## Source text

#####

Code Review Engine

Dev Tools

Enterprise-grade code review agent. Reviews PRs, diffs, or code files for security vulnerabilities, performance issues, error handling gaps, architecture smells, and test coverage. Works with any language, any repo, no dependencies required.

Install

openclaw skills install afrexai-code-reviewer

Code Review Engine

Enterprise-grade automated code review. Works on GitHub PRs, local diffs, pasted code, or entire files. No dependencies — pure agent intelligence.

Quick Start

Review a GitHub PR

Review PR #42 in owner/repo

Review a local diff

Review the staged changes in this repo

Review a file

Review src/auth/login.ts for security issues

Review pasted code

Just paste code and say "review this"

Review Framework: SPEAR

Every review follows the SPEAR framework — 5 dimensions, each scored 1-10:

🔴 S — Security (Weight: 3x)

Check	Severity	Example
Hardcoded secrets	CRITICAL	API keys, passwords, tokens in source
SQL injection	CRITICAL	String concatenation in queries
XSS vectors	HIGH	Unsanitized user input in HTML/DOM
Path traversal	HIGH	User input in file paths without validation
Insecure deserialization	HIGH	`eval()`, `pickle.loads()`, `JSON.parse` on untrusted input
Auth bypass	CRITICAL	Missing auth checks on endpoints
SSRF	HIGH	User-controlled URLs in server requests
Timing attacks	MEDIUM	Non-constant-time string comparison for secrets
Dependency vulnerabilities	MEDIUM	Known CVEs in imported packages
Sensitive data logging	MEDIUM	PII, tokens, passwords in log output
Insecure randomness	MEDIUM	`Math.random()` for security-sensitive values
Missing rate limiting	MEDIUM	Auth endpoints without throttling

🟡 P — Performance (Weight: 2x)

#####

[Stored entries]

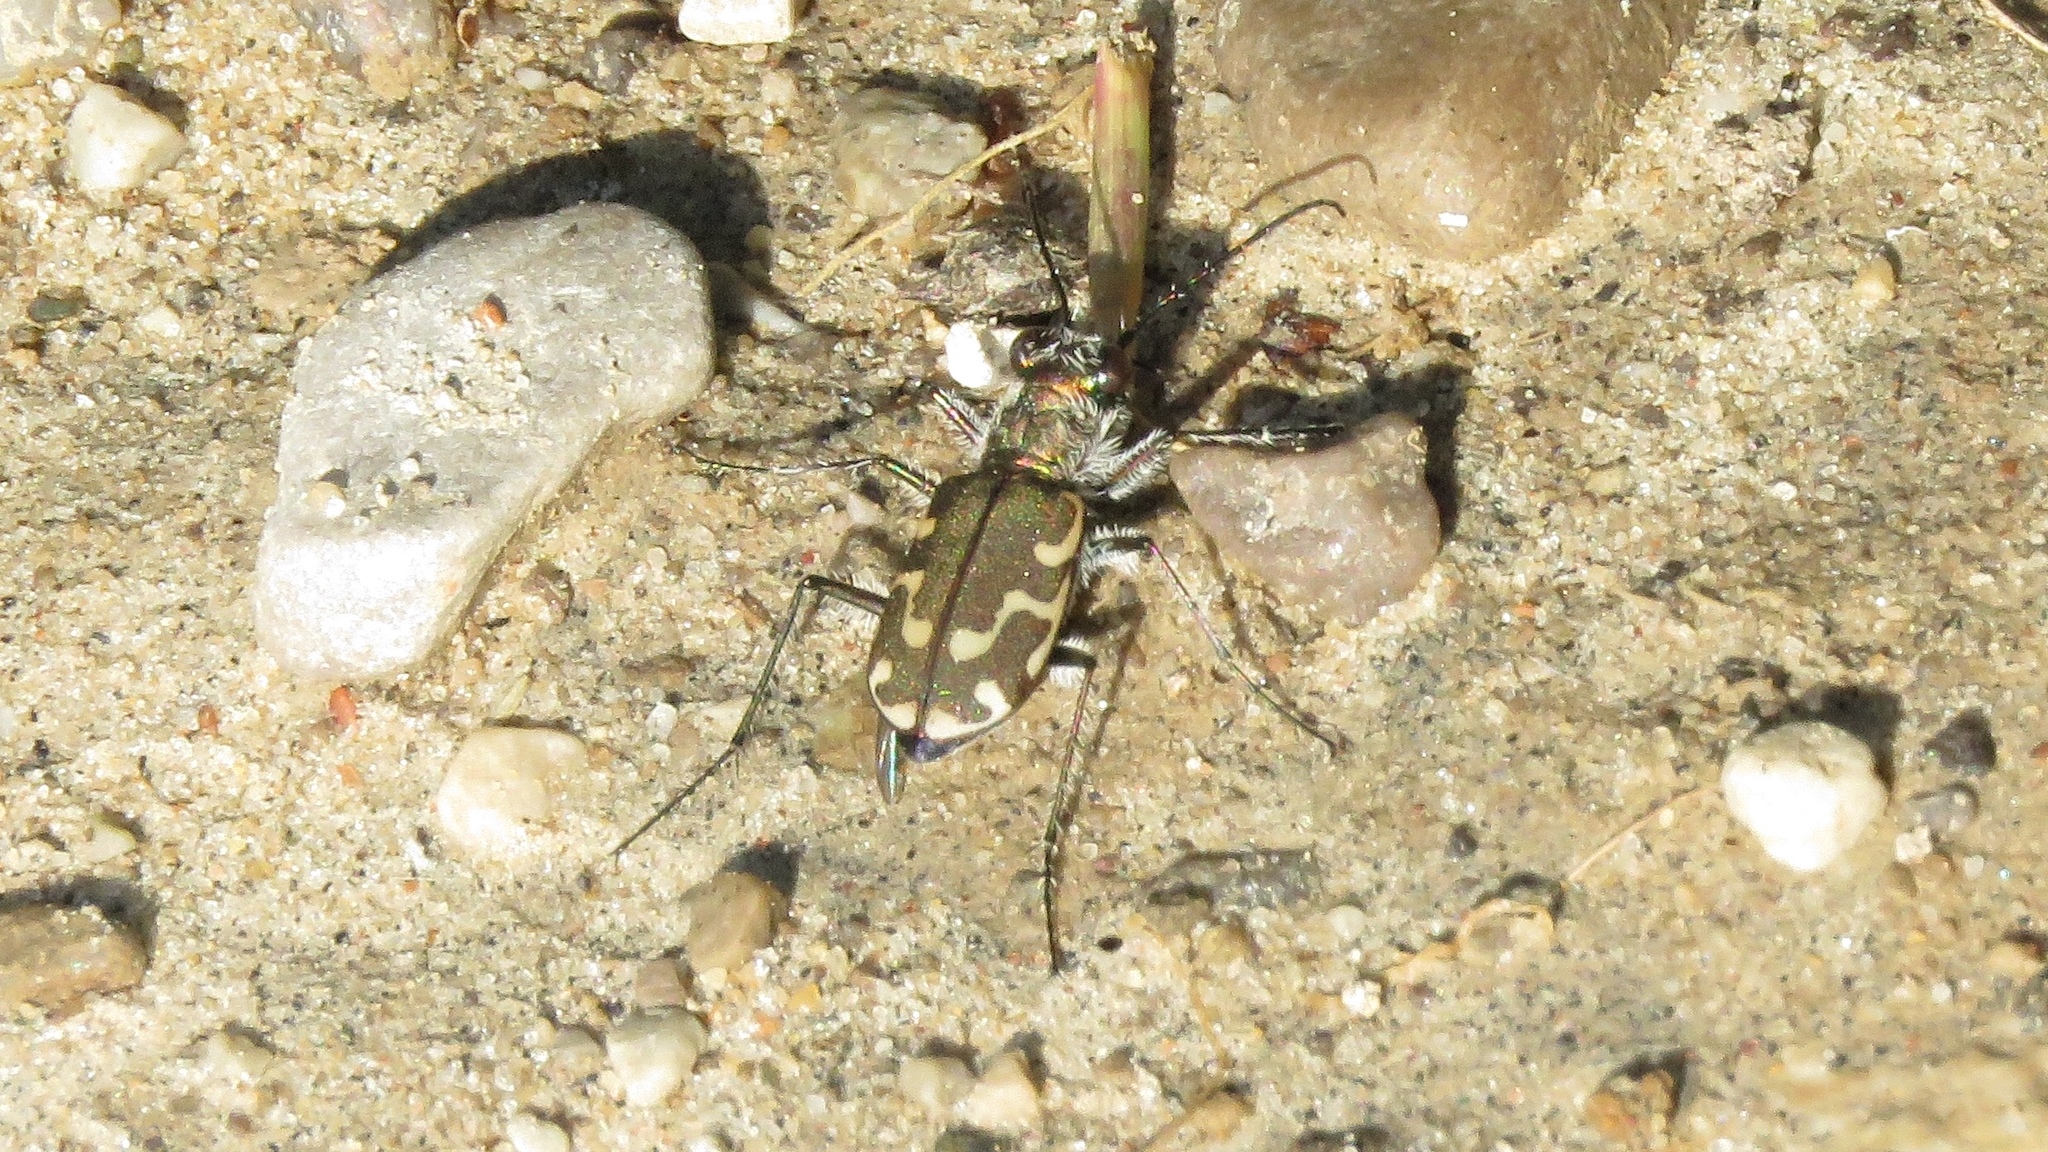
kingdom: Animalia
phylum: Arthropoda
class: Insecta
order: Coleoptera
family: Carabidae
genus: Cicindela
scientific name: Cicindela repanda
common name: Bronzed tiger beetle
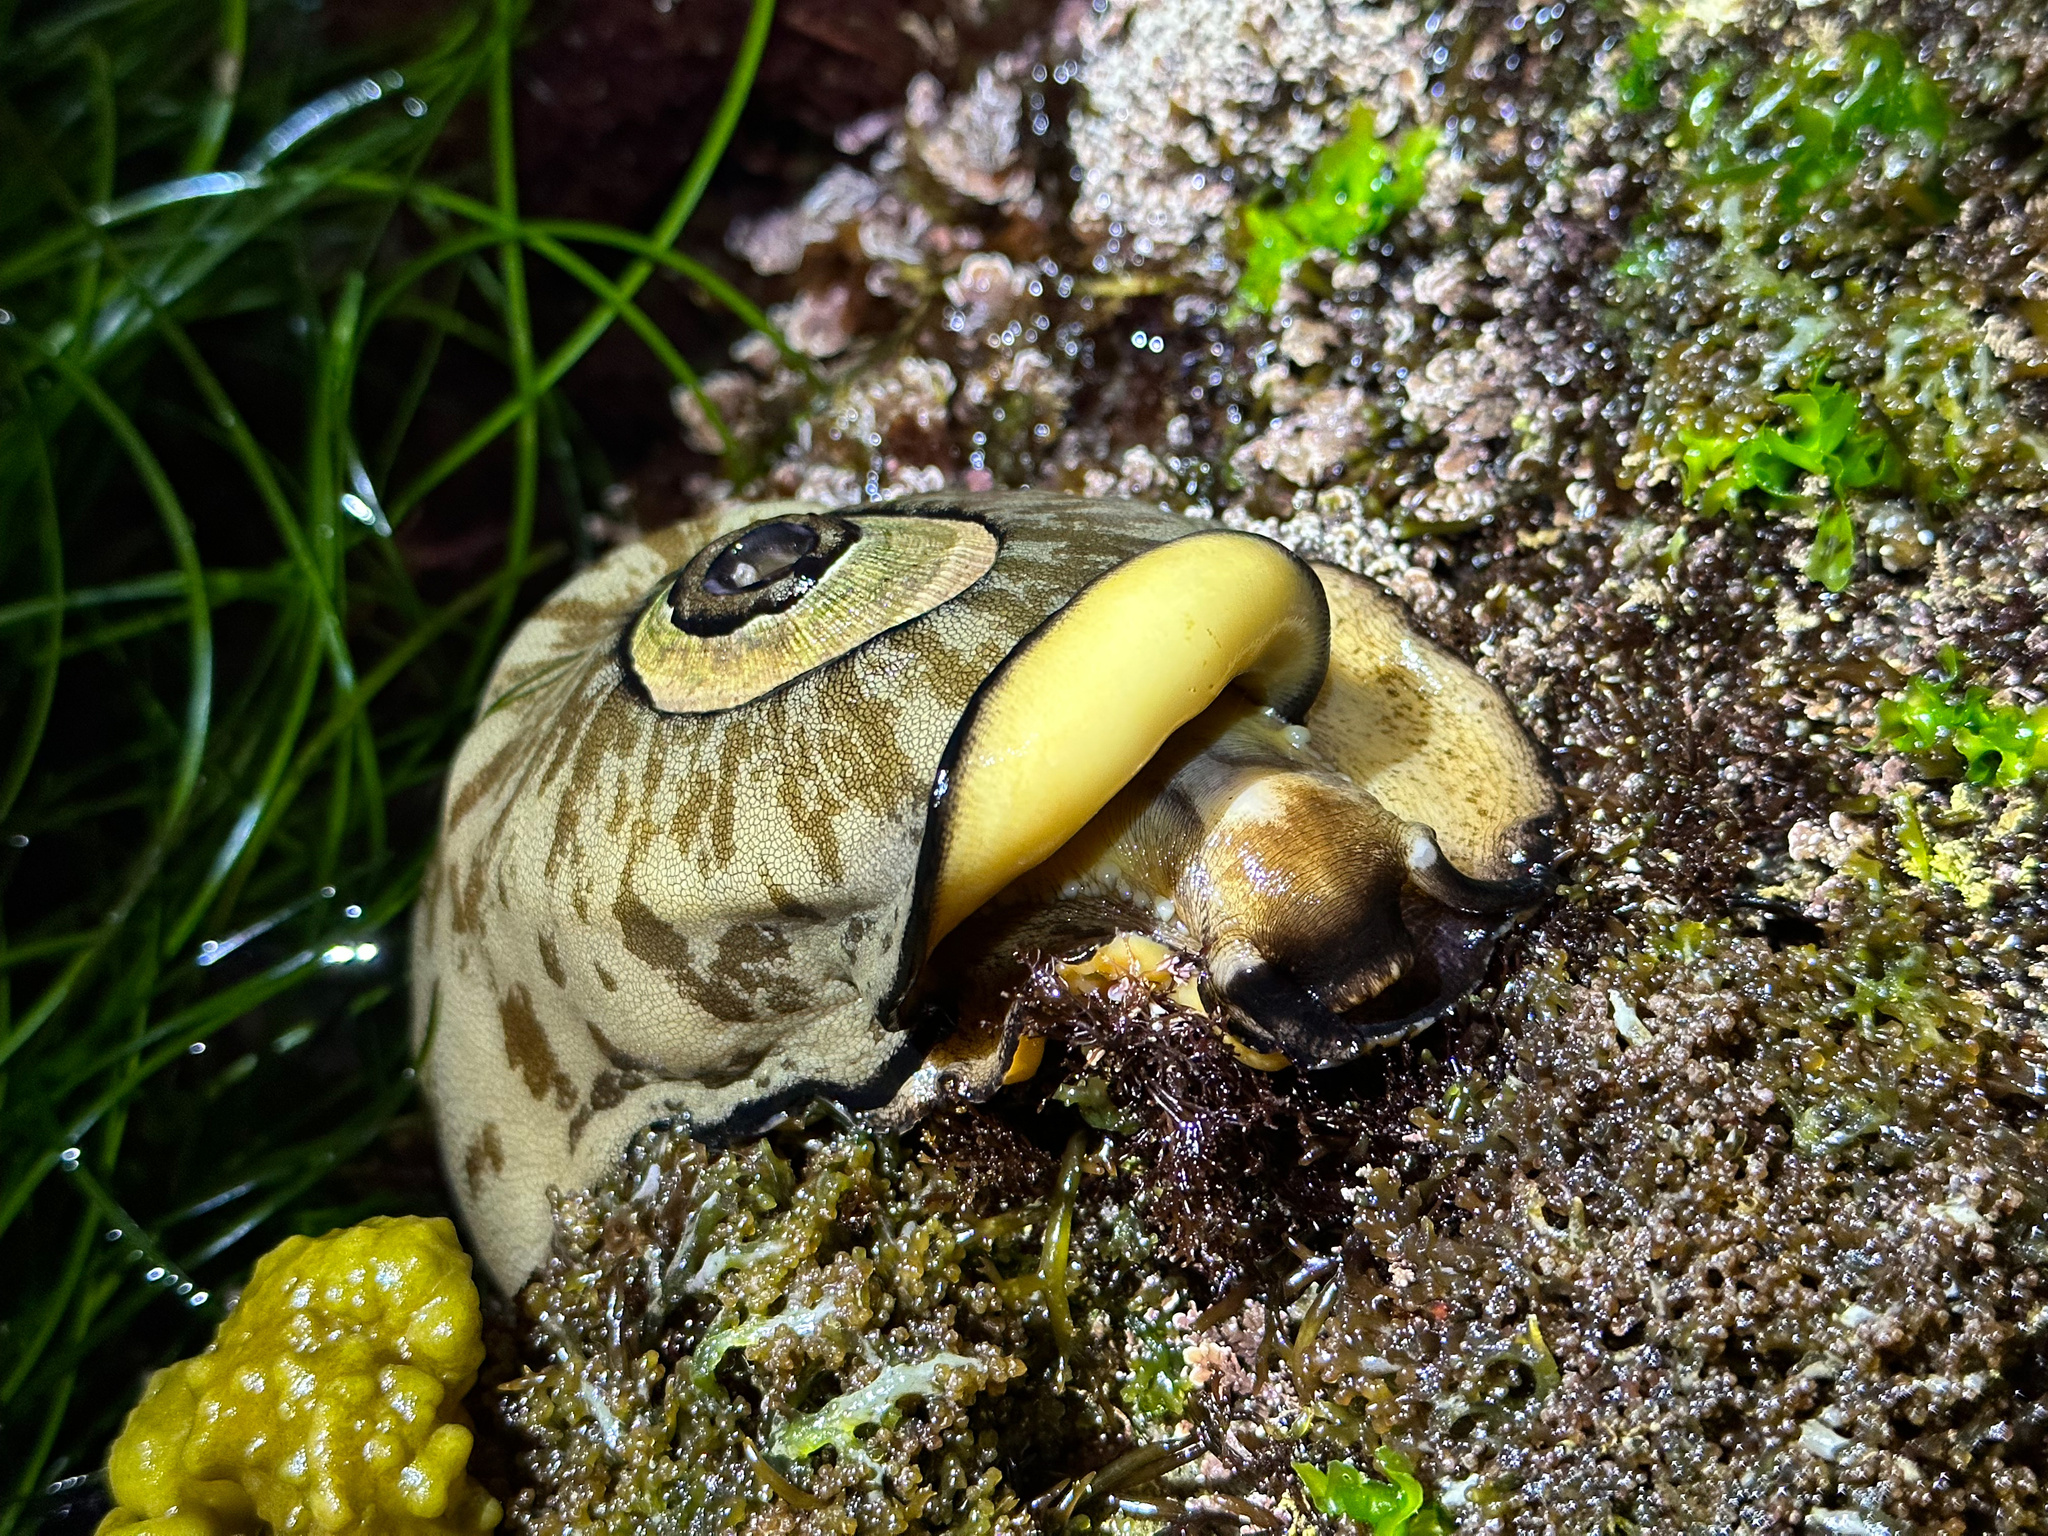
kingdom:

#####

## Task list
A: In the code review page, what weight is given to the Security dimension of the SPEAR framework?
B: Reproduce the rows word for word, everything from the line containing "order: Coleoptera" down to the end of the rows, omitting the pictures.

## Task-by-task results
A: 3x

B:
order: Coleoptera
family: Carabidae
genus: Cicindela
scientific name: Cicindela repanda
common name: Bronzed tiger beetle
kingdom:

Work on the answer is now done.